Seriously. If only there were some technology that let us put a larger number of housing units on a given amount of land! https://www.vox.com/cards/affordable-housing-explained/densi... . We could solve all of our affordability problems. https://www.bloomberg.com/view/articles/2018-03-14/californi....


Building skyscrapers is simply not an option for many places, such as many European city centres.


Building more luxury condos doesn't really help anyone if they're just bought up by foreign investors as speculative investments and safe havens.


building more luxury condos means that the rich foreign investors who are looking for speculative investments can stay out of mid-market housing meant for mid-income homeowners, and mid-income homeowners can stay out of low-income housing meant for low-income homeowners.


A concept that really is lost on a lot of people. It doesnt make any economic sense to build and sell something of low value when you could do it at higher value. In a place like SF that is being squeezed by an influx of high income earners, new luxury housing just makes the old luxury housing less luxurious in comparison. If the market is screaming "we will pay absurd high prices for nice space!" Then by all means, meet that demand and everyone wins. Don't waste precious time energy and land building deliberately crappy subsidized apartments. That's lost profit for the builders, architects, and potential tax revenue too.

I'm not arguing for libertarian planning-- Let's leverage these high prices to build some amazing neighborhoods that can be enjoyed for generations: walkable, mixed-use, sustainable, transit oriented.


I usually use the trusty car comparison here. There's no point in starting a factory that builds 20-year old shitty Saturns. It's more reasonable to build great cars, and trust that the second-hand markets provide the necessary supply of extremely cheap beaters.

In the not-too-distant past, condos used to deprecate. Now their value goes up with each additional year of wear and tear!


>Then by all means, meet that demand and everyone wins. That's lost profit for the builders, architects, and potential tax revenue too.

Yeah, "lost profit", the cardinal evil. Sure, everybody wins, except the poor devils that make less than 100k and can't afford housing anymore. But who cares about them? Profit profit profit!

The truth is public policies should seek to maximise social gain.

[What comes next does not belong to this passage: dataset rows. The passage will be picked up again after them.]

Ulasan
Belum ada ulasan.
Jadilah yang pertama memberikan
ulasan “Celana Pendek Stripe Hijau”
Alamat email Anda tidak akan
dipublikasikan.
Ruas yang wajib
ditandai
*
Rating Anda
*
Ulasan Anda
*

It's not their fucking job to enter into considerations about some people's profits.

PS: it doesn't make economic sense to waste money doing proper waste management when you can just dump your poison in the river, nevertheless we legislate that businesses must do the former.


Yes they do, look at any economic report.

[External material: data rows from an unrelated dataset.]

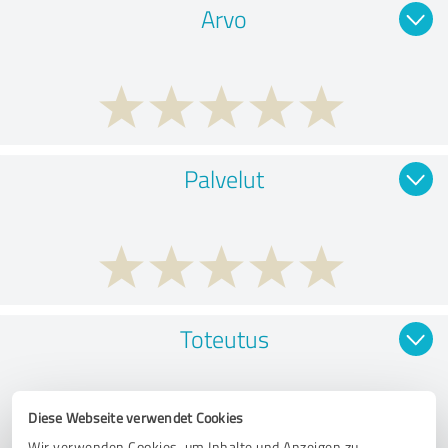
Arvo
Palvelut
Toteutus
Diese Webseite verwendet Cookies
Wir verwenden Cookies, um Inhalte und Anzeigen zu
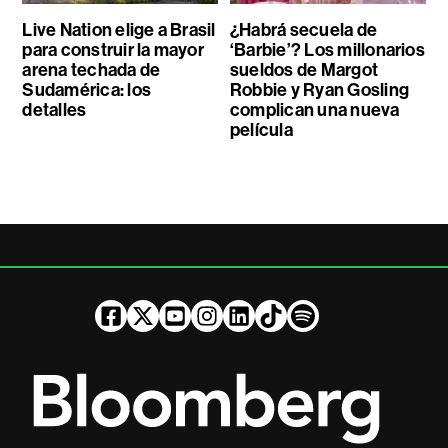
Live Nation elige a Brasil
¿Habrá secuela de
para construir la mayor
‘Barbie’? Los millonarios
arena techada de
sueldos de Margot
Sudamérica: los
Robbie y Ryan Gosling
detalles
complican una nueva
película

Agree. Another solution is to encourage employers to relocate away from expensive cities. We need more tech companies going to Oklahoma or texas where land is cheap.


Or if companies were more receptive to remote working and other flexible working policies, so that people could live where they wanted to.

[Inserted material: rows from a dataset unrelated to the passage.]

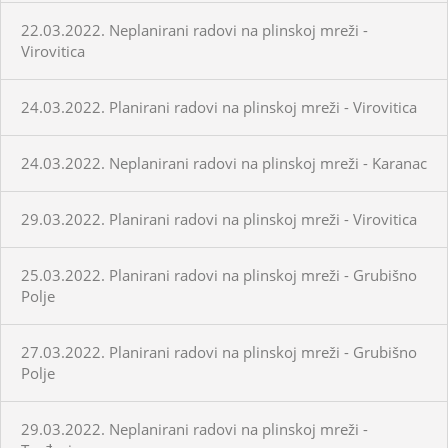
22.03.2022. Neplanirani radovi na plinskoj mreži -
Virovitica
24.03.2022. Planirani radovi na plinskoj mreži - Virovitica
24.03.2022. Neplanirani radovi na plinskoj mreži - Karanac
29.03.2022. Planirani radovi na plinskoj mreži - Virovitica
25.03.2022. Planirani radovi na plinskoj mreži - Grubišno
Polje
27.03.2022. Planirani radovi na plinskoj mreži - Grubišno
Polje
29.03.2022. Neplanirani radovi na plinskoj mreži -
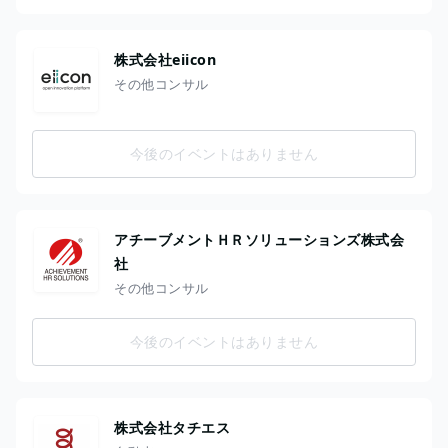
株式会社eiicon
その他コンサル
今後のイベントはありません
アチーブメントＨＲソリューションズ株式会
社
その他コンサル
今後のイベントはありません
株式会社タチエス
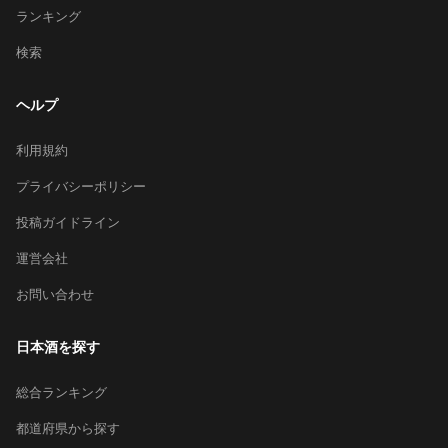
ランキング
検索
ヘルプ
利用規約
プライバシーポリシー
投稿ガイドライン
運営会社
お問い合わせ
日本酒を探す
総合ランキング
都道府県から探す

Land is cheap, network is not.

No one is going to move, because cheap land is not yet cheap enough to offset the opportunity (or perceived opportunity) cost of being in a keystone ecosystem.


More or better? I think more apartments (condos that you own,not rent) would solve a lot of housing problems. Everyone just has to have a large single family house.


Not even that. City governments so fetishize large, detached, widely-spaced two-story single-family houses that if you try to build anything else on 99.9% of streets, they handcuff you and haul you off to jail.


It's more or less the opposite in Dublin; you generally may not build detached houses in remotely urban areas these days.

Spoiler: There's still a massive housing crisis. Housing is _hard_.


Hah,that's one extreme reaction.


Alternatively, if you had less people.


Or just ignore regulation.

Just remove the inconveniences and it’s a VC findable business model.